- _Task_:
Your answer consists of the lines in the data that contain "Plan". Copy each of them.

Dataset items
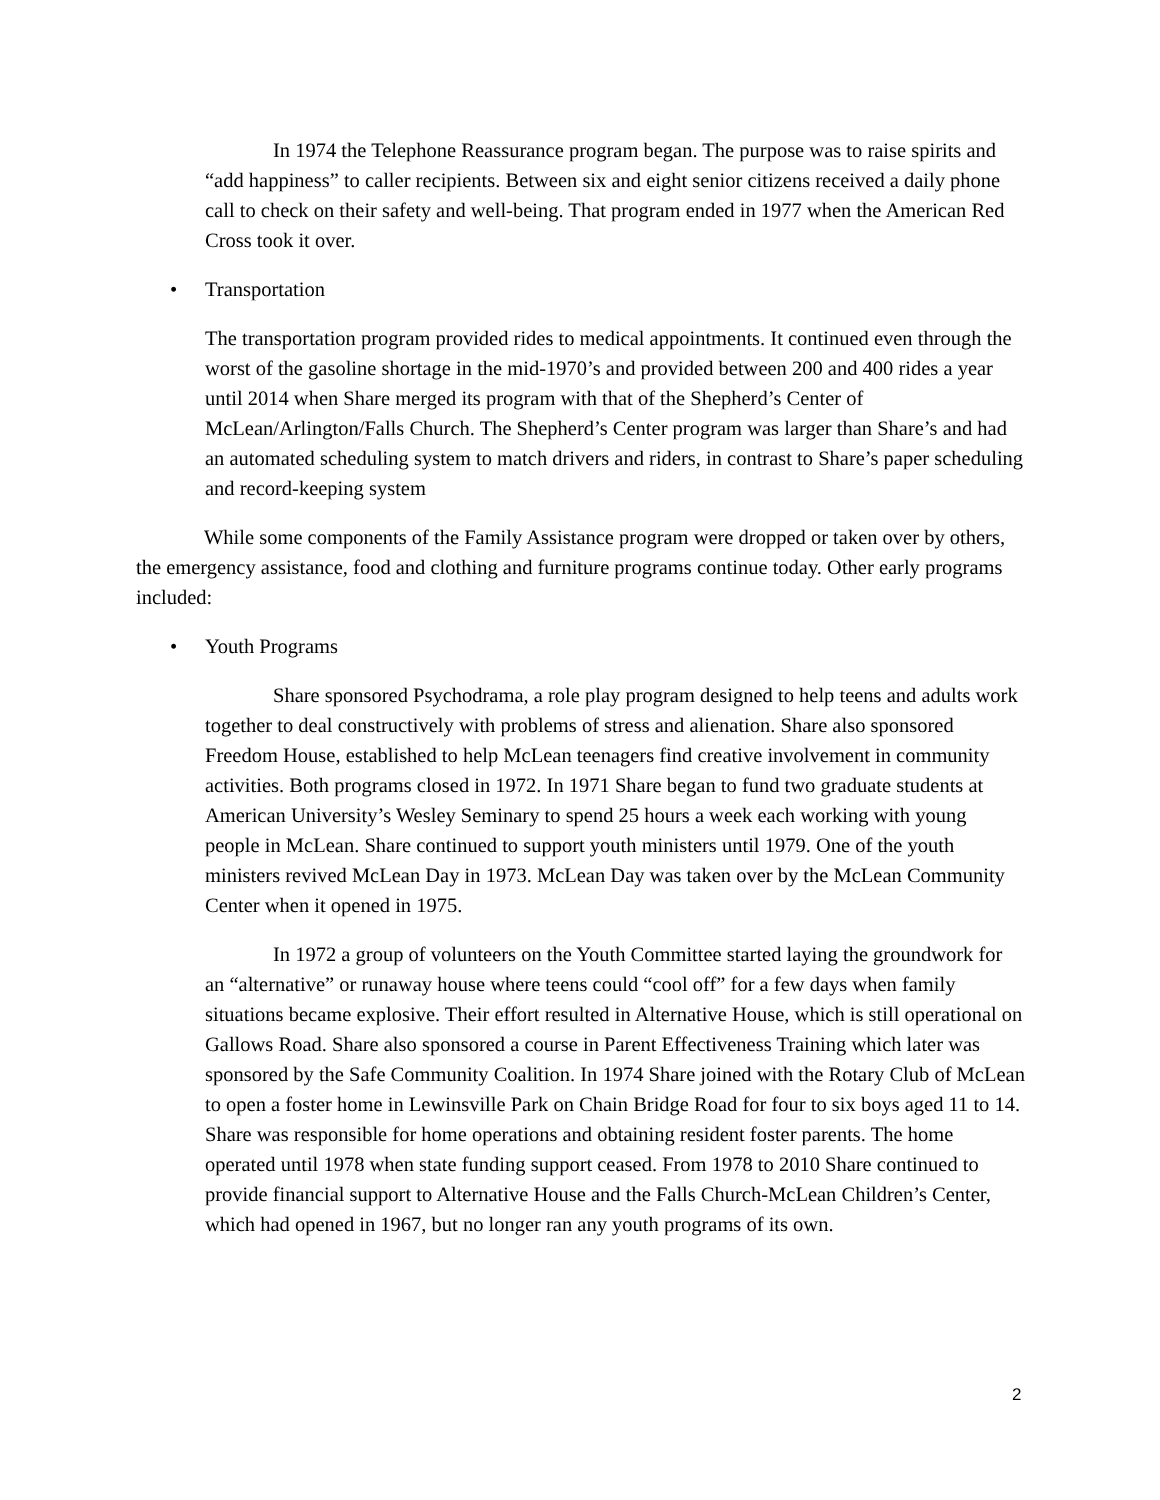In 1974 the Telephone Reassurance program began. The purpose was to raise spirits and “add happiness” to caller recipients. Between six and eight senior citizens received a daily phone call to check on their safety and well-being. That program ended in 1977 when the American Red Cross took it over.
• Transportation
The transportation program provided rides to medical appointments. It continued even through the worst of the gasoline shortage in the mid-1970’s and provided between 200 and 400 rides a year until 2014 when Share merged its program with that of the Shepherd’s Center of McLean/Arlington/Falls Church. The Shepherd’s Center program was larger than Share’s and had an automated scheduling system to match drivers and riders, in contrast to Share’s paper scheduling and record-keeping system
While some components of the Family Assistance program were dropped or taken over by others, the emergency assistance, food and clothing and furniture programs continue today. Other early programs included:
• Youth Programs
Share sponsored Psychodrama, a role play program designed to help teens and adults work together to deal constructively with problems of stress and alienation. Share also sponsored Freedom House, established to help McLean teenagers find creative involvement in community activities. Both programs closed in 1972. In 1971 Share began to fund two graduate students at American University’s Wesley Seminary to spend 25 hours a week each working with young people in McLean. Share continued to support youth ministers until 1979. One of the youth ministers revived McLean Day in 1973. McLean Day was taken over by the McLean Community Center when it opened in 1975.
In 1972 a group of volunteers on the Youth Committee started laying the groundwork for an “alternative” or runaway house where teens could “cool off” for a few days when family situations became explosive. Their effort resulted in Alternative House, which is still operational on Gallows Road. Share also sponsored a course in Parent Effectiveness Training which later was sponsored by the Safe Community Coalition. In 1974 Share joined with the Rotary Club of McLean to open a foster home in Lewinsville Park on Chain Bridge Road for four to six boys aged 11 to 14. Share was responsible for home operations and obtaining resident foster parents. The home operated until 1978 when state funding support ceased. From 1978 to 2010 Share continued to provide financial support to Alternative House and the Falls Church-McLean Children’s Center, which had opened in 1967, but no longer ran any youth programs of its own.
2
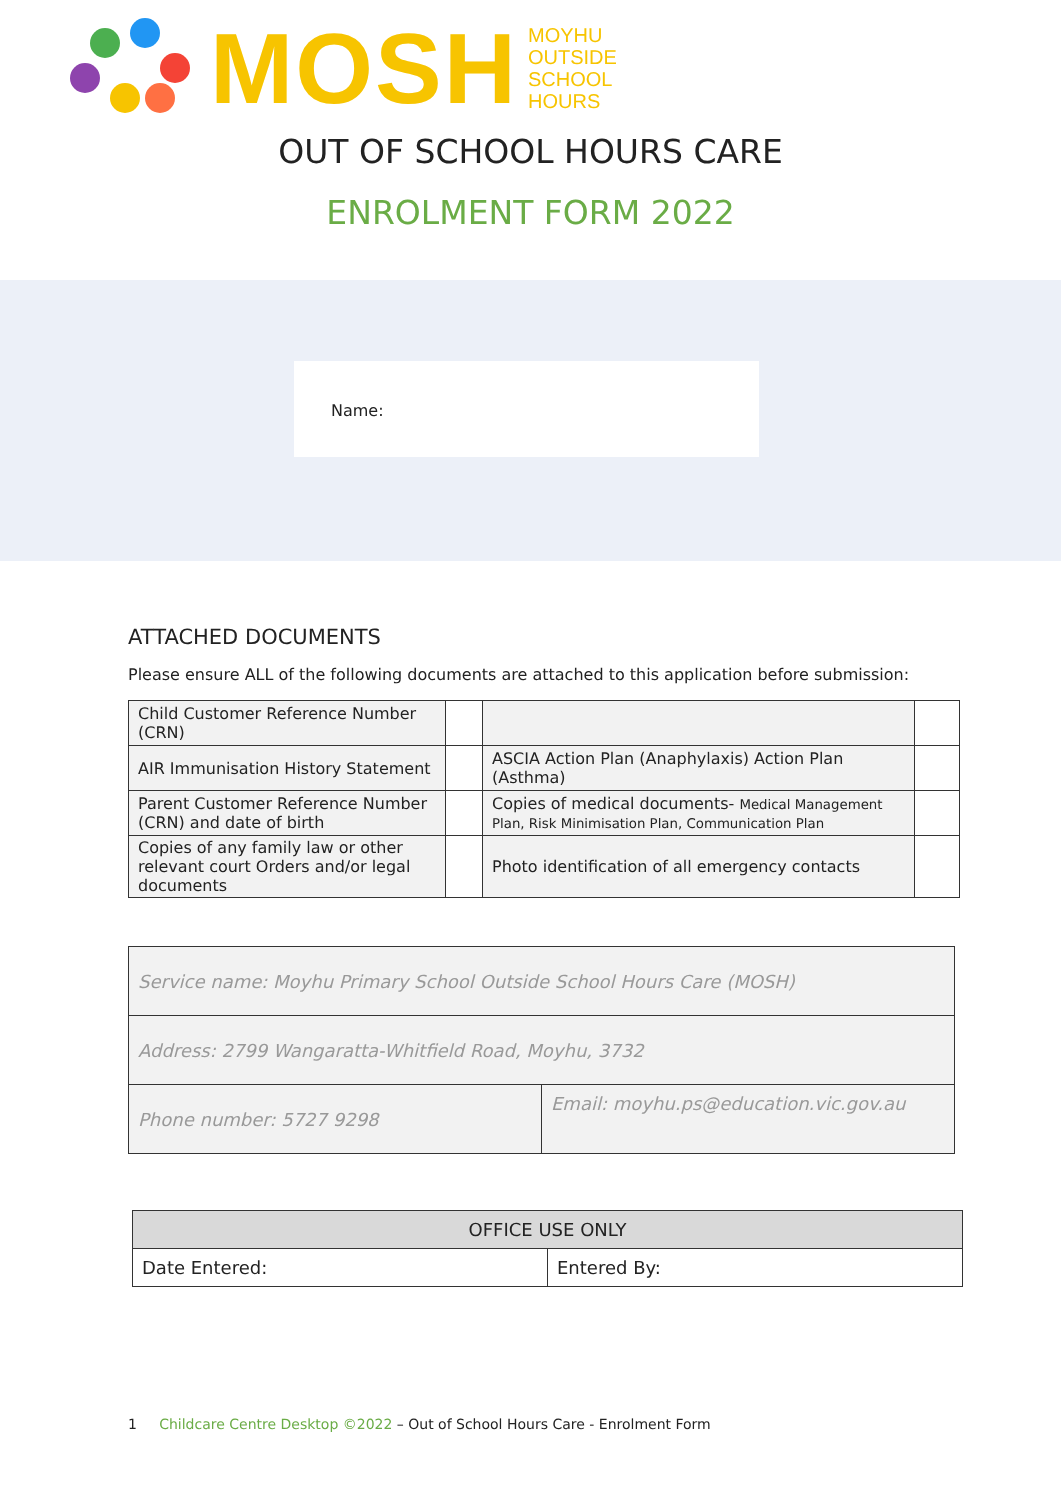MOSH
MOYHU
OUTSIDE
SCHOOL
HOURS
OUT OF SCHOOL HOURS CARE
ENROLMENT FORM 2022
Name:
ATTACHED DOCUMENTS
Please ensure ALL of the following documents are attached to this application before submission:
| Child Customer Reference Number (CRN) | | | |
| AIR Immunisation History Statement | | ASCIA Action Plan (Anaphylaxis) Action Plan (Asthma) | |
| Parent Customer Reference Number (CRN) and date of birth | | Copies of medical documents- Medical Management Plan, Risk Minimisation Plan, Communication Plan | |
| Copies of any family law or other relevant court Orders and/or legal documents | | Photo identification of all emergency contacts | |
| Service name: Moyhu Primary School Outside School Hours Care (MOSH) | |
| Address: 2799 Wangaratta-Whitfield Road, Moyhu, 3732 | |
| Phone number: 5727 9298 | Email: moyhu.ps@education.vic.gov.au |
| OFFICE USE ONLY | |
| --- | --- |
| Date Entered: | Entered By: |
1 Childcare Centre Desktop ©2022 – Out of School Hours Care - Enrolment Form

--

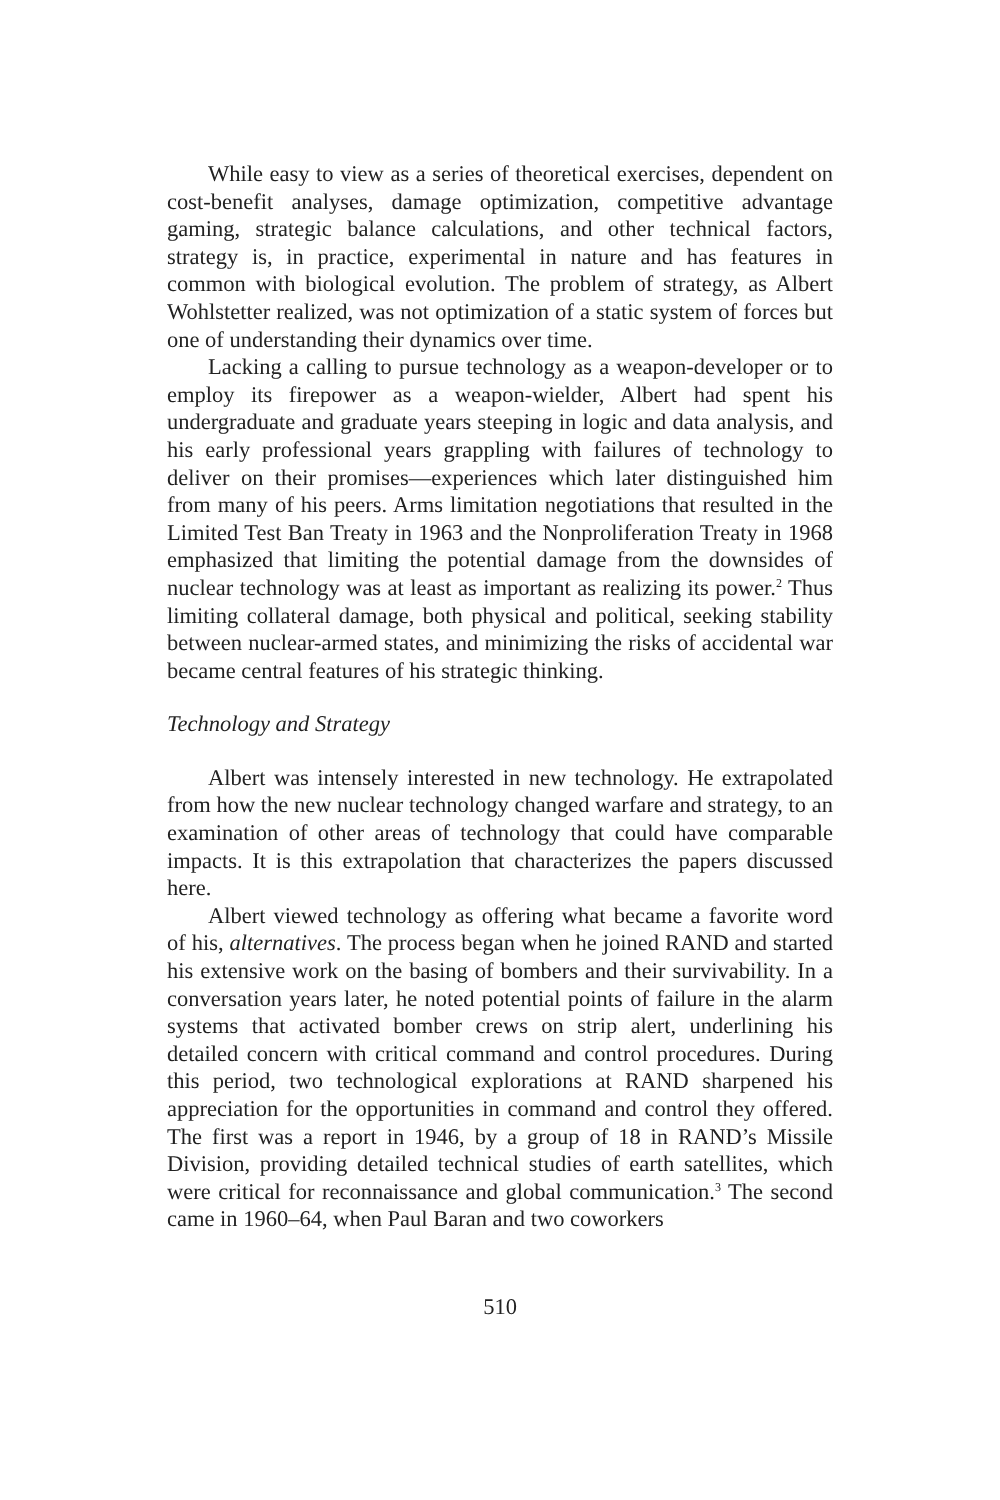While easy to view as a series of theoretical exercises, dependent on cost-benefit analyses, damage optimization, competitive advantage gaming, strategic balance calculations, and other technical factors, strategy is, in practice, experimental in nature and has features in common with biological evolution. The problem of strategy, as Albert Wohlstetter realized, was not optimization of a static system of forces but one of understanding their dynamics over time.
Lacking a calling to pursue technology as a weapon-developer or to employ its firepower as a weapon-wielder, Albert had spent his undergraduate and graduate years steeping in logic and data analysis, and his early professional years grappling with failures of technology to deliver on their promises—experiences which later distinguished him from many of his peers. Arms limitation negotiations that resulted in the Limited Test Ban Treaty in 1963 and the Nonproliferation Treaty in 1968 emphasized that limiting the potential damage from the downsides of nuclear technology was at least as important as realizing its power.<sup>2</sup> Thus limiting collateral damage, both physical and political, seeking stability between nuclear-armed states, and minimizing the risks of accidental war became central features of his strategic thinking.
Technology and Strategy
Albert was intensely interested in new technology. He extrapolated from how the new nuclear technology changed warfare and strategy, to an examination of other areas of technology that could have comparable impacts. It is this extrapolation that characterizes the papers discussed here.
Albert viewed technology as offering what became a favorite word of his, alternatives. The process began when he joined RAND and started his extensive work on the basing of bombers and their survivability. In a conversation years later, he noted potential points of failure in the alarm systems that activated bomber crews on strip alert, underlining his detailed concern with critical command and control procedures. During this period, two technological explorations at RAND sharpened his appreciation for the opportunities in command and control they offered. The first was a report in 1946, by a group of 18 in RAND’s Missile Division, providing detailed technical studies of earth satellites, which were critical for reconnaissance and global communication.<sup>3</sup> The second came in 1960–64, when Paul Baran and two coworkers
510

- _Result below_:
| AIR Immunisation History Statement | | ASCIA Action Plan (Anaphylaxis) Action Plan (Asthma) | |
| Parent Customer Reference Number (CRN) and date of birth | | Copies of medical documents- Medical Management Plan, Risk Minimisation Plan, Communication Plan | |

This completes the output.